Problem requirements → Match the word "placa". Return each line of the data below where it appears.

Records for the exercise →

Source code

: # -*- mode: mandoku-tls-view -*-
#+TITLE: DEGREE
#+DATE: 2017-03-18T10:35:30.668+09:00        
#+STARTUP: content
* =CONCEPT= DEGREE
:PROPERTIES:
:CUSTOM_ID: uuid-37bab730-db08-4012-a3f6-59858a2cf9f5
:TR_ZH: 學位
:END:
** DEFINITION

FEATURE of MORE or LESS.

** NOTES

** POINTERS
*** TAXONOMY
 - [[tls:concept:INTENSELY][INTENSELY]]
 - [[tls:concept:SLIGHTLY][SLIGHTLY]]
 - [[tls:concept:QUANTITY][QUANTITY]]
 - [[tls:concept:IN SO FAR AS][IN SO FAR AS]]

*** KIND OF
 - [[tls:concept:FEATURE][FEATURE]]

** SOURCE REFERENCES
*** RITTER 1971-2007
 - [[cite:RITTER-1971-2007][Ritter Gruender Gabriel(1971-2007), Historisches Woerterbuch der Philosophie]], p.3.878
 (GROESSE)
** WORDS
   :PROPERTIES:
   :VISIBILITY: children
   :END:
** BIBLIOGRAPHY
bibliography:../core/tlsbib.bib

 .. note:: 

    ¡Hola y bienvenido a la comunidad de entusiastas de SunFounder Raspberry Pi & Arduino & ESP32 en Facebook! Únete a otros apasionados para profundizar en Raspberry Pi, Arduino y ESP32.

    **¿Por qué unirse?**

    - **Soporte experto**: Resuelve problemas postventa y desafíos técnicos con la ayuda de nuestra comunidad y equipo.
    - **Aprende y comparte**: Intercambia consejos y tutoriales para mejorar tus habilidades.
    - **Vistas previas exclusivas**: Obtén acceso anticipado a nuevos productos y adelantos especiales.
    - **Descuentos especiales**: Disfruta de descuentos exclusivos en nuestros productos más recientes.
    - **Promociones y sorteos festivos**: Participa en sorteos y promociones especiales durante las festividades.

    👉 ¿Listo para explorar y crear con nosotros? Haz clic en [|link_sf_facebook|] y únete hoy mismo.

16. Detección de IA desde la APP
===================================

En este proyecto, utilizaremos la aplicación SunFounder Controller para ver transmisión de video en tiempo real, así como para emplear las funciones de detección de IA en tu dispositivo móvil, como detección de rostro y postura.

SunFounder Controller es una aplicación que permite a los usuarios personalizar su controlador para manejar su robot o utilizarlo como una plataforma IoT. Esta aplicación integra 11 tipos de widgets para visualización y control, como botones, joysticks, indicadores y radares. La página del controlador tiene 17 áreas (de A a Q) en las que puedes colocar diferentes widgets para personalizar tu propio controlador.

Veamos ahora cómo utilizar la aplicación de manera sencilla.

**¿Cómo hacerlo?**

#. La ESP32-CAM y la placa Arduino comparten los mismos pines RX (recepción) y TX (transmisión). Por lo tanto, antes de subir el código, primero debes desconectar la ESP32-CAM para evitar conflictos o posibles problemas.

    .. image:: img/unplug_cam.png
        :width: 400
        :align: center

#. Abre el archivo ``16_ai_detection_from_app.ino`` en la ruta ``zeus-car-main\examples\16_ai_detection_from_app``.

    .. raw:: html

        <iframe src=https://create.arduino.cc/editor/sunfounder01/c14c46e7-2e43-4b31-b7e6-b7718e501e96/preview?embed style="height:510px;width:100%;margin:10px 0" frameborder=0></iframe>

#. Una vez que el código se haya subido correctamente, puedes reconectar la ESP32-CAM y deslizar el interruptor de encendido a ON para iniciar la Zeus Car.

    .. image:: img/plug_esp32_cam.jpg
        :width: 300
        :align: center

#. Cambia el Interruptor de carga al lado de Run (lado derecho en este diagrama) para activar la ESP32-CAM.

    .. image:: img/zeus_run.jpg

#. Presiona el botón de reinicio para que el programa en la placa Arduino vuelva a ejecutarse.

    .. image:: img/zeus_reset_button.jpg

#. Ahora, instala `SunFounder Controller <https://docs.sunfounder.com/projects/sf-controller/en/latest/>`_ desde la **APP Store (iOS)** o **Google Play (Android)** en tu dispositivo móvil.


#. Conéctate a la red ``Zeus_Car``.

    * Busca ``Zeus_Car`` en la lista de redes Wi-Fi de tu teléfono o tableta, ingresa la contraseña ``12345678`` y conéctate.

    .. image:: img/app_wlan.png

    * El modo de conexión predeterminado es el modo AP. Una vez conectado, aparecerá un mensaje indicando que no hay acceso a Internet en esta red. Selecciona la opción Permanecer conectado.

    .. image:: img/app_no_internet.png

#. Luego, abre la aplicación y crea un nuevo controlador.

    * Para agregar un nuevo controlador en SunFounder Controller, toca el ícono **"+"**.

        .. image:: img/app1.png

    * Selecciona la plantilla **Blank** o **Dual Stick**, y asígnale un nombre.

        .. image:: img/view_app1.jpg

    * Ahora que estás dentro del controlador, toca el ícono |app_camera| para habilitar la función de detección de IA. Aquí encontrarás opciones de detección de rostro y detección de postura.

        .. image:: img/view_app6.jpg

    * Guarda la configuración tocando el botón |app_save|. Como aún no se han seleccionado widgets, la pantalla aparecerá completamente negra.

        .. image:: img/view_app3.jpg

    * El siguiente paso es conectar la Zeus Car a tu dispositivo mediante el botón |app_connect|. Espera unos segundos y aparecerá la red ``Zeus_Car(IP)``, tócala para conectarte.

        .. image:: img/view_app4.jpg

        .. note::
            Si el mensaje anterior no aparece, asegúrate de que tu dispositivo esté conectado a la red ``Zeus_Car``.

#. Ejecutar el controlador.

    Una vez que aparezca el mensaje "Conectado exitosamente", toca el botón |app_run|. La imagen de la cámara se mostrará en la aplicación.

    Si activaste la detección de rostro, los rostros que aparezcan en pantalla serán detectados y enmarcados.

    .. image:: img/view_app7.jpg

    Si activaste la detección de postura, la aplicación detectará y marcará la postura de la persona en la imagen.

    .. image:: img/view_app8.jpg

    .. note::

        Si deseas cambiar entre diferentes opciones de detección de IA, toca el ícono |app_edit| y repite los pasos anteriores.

Output below →
#. La ESP32-CAM y la placa Arduino comparten los mismos pines RX (recepción) y TX (transmisión). Por lo tanto, antes de subir el código, primero debes desconectar la ESP32-CAM para evitar conflictos o posibles problemas.
#. Presiona el botón de reinicio para que el programa en la placa Arduino vuelva a ejecutarse.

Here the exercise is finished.